> _TASK DIRECTIONS_: Using the data below, return all lines in which "specific" appears.

BEGIN AVAILABLE DATA

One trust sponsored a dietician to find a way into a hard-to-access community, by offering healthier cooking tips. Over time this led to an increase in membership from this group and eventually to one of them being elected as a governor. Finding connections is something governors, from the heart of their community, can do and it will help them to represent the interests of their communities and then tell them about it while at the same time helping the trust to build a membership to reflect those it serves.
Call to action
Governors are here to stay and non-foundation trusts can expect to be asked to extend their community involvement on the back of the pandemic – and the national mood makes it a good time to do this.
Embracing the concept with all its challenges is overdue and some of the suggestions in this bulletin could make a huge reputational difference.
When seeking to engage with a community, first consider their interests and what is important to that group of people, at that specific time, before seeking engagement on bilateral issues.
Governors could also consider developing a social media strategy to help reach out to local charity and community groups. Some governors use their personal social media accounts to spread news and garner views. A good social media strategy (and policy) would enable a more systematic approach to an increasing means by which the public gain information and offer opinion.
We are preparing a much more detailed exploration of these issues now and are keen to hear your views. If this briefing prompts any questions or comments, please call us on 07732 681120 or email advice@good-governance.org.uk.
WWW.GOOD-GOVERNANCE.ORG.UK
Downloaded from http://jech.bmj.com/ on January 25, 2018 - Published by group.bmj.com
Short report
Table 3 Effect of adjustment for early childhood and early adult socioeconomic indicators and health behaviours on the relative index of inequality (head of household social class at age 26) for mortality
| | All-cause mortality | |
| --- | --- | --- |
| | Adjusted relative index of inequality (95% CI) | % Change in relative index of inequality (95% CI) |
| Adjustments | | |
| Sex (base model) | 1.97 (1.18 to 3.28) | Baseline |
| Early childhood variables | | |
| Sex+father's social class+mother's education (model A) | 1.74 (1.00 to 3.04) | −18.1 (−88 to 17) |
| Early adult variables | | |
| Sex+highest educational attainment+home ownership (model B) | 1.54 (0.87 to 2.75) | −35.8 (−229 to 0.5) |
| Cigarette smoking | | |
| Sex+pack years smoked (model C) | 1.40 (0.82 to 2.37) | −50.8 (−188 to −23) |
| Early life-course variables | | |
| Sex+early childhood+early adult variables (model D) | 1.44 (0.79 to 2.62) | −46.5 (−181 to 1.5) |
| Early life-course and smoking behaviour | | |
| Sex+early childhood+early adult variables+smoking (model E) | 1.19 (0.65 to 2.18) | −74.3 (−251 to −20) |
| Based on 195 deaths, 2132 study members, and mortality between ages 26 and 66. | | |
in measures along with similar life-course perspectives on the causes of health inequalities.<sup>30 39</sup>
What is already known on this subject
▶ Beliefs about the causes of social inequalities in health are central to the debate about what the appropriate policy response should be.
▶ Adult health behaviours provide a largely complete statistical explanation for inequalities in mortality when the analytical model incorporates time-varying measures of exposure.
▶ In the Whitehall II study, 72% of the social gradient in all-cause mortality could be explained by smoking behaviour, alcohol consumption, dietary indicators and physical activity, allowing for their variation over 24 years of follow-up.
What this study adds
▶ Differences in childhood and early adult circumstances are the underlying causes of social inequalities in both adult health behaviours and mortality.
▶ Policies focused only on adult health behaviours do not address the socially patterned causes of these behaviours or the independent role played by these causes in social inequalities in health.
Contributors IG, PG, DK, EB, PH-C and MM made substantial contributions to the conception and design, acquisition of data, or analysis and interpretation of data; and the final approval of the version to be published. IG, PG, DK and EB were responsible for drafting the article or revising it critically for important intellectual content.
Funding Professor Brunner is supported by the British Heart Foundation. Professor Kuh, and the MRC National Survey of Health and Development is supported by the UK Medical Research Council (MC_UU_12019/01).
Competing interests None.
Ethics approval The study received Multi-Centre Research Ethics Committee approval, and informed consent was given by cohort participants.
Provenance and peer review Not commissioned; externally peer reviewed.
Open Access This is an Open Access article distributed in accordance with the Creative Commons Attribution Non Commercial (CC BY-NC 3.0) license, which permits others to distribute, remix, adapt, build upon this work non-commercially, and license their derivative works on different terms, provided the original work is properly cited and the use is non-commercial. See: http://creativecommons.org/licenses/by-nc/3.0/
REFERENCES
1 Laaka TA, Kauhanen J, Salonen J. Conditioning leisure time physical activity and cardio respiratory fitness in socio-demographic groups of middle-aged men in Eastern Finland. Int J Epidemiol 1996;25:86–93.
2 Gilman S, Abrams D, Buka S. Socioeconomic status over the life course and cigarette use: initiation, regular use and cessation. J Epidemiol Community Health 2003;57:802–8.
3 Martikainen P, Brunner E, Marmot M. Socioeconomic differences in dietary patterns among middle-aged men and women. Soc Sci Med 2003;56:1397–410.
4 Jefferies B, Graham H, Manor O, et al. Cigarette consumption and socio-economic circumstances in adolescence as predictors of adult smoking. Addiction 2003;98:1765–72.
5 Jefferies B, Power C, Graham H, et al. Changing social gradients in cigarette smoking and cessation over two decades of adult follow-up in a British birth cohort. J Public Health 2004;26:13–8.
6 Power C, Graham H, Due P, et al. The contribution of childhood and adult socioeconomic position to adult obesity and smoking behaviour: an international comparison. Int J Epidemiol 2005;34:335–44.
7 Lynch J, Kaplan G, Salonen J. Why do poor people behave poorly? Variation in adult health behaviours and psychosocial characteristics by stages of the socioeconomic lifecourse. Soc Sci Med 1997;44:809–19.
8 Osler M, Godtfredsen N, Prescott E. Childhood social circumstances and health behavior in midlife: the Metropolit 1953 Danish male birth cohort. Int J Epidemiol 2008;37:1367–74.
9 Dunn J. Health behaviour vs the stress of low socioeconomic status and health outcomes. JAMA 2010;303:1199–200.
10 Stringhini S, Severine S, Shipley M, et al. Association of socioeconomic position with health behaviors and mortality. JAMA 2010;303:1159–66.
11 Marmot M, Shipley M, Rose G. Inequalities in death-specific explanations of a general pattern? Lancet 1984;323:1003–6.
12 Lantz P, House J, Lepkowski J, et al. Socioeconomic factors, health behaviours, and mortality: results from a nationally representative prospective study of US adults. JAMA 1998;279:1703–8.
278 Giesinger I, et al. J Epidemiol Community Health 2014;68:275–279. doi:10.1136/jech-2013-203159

END AVAILABLE DATA

> _EXERCISE OUTPUT_:
When seeking to engage with a community, first consider their interests and what is important to that group of people, at that specific time, before seeking engagement on bilateral issues.
11 Marmot M, Shipley M, Rose G. Inequalities in death-specific explanations of a general pattern? Lancet 1984;323:1003–6.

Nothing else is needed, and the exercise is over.